> [Your goal] From the entries below, transcribe exactly the lines between the line holding "nterpretar el viñedo" and the line holding "Wir und unsere", inclusive; skip all other lines.

> [Input data]
****************************************
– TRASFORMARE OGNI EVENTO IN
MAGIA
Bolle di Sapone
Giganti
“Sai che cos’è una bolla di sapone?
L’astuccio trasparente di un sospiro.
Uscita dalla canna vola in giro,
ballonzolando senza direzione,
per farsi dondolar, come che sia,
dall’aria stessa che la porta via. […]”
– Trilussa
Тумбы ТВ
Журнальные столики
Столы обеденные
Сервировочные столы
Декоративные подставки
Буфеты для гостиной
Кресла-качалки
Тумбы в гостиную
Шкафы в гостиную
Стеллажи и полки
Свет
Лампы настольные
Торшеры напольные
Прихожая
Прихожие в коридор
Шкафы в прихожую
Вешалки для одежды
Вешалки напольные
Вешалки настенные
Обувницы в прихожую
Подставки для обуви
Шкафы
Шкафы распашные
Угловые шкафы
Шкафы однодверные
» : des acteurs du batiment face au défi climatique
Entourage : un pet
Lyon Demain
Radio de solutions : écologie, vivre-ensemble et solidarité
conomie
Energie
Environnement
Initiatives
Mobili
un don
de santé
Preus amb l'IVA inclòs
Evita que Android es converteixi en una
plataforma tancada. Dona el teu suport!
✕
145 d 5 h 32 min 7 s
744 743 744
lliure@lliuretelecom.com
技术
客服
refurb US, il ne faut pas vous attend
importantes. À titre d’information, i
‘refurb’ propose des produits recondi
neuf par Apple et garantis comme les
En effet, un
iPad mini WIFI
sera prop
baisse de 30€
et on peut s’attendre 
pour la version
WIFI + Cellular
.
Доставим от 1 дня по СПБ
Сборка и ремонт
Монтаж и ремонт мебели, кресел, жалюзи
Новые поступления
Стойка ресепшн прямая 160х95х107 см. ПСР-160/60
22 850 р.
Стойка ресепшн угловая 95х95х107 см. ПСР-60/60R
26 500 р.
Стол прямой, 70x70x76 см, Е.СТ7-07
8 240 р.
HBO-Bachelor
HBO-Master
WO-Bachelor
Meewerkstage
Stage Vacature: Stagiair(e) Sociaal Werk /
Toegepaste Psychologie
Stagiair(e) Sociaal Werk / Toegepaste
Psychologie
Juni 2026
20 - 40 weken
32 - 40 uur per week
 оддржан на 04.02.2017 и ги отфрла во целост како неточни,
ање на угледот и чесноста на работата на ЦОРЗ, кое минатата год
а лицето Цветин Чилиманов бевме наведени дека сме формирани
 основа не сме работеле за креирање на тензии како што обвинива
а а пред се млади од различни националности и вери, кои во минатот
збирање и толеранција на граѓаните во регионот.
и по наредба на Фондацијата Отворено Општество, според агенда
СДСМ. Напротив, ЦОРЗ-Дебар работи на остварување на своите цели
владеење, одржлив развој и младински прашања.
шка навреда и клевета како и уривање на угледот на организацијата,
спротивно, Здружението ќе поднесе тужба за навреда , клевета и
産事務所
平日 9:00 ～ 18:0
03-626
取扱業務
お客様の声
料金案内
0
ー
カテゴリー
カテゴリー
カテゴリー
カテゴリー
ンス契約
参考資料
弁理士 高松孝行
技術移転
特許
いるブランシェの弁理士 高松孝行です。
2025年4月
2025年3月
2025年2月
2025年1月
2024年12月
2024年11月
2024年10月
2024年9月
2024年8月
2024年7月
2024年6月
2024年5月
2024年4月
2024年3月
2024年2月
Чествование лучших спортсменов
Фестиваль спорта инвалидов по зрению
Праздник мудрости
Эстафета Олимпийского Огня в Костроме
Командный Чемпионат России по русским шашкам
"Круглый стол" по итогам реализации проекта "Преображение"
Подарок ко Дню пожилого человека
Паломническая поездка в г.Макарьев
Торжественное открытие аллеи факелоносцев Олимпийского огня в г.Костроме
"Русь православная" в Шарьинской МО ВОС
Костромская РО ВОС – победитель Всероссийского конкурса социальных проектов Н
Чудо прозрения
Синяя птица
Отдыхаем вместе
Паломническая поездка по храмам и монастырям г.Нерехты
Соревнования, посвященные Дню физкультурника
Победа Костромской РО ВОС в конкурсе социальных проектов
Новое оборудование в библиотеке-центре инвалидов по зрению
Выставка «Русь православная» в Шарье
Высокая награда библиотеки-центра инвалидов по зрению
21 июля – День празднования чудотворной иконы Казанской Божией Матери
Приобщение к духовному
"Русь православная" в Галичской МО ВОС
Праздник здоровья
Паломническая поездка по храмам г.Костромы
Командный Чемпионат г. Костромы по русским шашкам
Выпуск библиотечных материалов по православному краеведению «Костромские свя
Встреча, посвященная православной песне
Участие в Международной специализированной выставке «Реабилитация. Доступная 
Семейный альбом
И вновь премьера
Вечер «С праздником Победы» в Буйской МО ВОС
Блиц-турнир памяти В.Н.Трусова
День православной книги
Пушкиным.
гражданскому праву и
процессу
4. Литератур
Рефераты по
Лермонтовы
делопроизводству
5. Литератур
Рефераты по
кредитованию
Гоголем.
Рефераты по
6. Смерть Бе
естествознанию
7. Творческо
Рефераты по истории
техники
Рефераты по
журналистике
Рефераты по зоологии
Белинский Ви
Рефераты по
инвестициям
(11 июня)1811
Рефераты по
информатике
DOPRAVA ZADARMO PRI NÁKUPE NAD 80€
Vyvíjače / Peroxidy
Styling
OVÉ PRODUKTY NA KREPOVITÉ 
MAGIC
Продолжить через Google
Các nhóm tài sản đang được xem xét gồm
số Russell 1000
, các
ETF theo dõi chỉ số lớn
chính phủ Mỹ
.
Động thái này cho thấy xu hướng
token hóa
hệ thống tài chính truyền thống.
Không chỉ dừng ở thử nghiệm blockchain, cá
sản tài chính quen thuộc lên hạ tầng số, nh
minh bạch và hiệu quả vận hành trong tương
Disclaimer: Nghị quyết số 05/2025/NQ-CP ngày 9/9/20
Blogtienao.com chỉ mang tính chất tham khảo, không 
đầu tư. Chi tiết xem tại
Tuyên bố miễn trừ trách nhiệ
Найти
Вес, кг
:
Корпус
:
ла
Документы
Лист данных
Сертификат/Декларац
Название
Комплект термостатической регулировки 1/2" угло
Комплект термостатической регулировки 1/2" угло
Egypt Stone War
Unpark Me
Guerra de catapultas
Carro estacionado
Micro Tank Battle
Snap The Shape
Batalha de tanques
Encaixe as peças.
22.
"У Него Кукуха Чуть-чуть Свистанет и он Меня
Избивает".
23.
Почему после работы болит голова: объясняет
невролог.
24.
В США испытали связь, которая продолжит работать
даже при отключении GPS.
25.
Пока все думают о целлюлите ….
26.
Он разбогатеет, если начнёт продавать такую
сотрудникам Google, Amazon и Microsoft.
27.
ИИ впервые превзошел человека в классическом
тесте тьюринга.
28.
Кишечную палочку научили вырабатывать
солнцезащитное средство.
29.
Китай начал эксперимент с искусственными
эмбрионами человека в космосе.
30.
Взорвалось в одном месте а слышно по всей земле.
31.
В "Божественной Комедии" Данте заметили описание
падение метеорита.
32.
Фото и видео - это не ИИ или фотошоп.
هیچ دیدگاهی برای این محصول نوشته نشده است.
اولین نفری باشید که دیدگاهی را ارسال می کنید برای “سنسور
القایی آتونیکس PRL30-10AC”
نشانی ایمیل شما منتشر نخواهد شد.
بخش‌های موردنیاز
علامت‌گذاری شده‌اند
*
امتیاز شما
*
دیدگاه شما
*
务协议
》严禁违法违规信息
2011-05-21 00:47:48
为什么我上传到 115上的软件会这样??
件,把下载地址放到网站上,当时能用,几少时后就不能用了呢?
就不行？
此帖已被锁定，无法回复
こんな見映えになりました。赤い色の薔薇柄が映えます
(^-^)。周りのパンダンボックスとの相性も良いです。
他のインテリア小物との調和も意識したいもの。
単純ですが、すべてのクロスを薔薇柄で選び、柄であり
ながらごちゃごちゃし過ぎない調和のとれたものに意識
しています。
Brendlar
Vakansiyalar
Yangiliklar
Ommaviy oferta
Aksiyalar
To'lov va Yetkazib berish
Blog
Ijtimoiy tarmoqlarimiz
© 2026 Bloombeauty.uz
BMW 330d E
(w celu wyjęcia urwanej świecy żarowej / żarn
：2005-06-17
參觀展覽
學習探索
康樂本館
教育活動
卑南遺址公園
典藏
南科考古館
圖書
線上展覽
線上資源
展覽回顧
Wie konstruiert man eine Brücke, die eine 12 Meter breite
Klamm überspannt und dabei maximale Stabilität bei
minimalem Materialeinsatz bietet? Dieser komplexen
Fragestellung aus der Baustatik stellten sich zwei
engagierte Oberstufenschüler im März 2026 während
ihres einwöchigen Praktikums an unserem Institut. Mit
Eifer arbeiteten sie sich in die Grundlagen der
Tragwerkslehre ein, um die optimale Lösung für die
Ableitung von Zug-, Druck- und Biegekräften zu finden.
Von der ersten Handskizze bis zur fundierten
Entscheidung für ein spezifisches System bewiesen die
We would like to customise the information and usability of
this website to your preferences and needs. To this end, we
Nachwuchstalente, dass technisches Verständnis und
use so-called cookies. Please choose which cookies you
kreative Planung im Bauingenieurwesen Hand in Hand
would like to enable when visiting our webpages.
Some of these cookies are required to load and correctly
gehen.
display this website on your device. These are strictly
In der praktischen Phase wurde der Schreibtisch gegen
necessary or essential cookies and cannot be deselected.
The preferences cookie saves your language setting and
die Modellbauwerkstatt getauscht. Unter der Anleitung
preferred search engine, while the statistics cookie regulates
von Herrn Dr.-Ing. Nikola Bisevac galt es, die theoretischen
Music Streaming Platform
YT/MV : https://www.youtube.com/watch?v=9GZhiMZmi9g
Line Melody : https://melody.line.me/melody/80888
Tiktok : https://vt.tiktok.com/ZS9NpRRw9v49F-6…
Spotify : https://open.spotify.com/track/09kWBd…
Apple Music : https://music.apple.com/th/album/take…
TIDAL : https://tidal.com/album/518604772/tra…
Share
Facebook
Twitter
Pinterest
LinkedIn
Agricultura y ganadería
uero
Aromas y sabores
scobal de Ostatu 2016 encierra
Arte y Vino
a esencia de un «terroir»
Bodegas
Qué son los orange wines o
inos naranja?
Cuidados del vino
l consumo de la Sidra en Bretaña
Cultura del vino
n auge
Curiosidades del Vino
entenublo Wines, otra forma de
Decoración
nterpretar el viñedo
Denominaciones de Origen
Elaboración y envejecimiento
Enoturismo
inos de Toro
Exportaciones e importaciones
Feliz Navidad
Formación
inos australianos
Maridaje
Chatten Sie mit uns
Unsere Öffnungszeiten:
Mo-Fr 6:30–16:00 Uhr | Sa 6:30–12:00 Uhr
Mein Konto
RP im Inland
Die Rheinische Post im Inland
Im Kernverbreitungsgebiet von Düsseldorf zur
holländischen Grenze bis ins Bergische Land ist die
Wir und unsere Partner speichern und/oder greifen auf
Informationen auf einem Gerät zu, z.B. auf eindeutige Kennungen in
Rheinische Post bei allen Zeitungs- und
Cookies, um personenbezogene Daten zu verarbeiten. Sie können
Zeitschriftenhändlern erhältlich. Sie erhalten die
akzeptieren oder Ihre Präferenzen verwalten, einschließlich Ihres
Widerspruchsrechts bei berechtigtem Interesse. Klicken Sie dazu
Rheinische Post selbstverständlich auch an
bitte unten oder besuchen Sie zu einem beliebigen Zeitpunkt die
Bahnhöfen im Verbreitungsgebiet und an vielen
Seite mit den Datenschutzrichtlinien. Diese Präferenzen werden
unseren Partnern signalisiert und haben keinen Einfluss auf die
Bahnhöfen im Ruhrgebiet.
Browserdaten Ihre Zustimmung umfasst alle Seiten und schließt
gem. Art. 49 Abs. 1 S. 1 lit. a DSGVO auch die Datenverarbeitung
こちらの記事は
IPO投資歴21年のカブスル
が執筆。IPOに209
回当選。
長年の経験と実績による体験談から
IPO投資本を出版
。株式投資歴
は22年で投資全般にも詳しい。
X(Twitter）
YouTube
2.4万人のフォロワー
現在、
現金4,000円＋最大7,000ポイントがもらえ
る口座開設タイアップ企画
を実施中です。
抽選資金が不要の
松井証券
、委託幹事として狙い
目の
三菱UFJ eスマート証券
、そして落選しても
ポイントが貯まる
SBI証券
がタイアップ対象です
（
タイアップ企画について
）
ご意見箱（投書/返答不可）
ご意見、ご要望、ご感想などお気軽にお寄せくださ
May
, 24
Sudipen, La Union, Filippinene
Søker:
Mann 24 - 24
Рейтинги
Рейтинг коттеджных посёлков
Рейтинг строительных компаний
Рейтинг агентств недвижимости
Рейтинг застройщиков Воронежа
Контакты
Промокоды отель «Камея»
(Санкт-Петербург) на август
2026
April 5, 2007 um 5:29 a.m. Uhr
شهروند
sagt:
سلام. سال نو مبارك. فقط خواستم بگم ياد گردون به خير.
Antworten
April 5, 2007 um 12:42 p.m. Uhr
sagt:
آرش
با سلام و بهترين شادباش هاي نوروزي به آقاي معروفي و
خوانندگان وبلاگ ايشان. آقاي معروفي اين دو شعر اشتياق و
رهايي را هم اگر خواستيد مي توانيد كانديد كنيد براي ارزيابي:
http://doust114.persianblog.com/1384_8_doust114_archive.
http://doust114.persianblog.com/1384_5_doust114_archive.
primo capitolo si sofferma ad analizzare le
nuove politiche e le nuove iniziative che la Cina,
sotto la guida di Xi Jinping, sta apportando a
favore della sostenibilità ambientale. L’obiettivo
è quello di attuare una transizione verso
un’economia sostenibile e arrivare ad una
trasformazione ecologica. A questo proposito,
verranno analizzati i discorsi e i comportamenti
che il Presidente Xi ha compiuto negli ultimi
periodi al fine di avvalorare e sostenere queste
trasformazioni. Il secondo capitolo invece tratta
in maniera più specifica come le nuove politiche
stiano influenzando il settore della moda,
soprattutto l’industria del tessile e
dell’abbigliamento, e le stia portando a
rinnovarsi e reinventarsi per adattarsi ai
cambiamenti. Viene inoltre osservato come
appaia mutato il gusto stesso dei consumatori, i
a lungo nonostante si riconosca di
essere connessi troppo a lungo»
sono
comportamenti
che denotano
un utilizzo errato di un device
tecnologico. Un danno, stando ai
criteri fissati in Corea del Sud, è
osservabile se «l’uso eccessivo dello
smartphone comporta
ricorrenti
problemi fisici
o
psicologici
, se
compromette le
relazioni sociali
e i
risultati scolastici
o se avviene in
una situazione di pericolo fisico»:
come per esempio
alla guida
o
****************************************
> [Problem solution]
nterpretar el viñedo
Denominaciones de Origen
Elaboración y envejecimiento
Enoturismo
inos de Toro
Exportaciones e importaciones
Feliz Navidad
Formación
inos australianos
Maridaje
Chatten Sie mit uns
Unsere Öffnungszeiten:
Mo-Fr 6:30–16:00 Uhr | Sa 6:30–12:00 Uhr
Mein Konto
RP im Inland
Die Rheinische Post im Inland
Im Kernverbreitungsgebiet von Düsseldorf zur
holländischen Grenze bis ins Bergische Land ist die
Wir und unsere Partner speichern und/oder greifen auf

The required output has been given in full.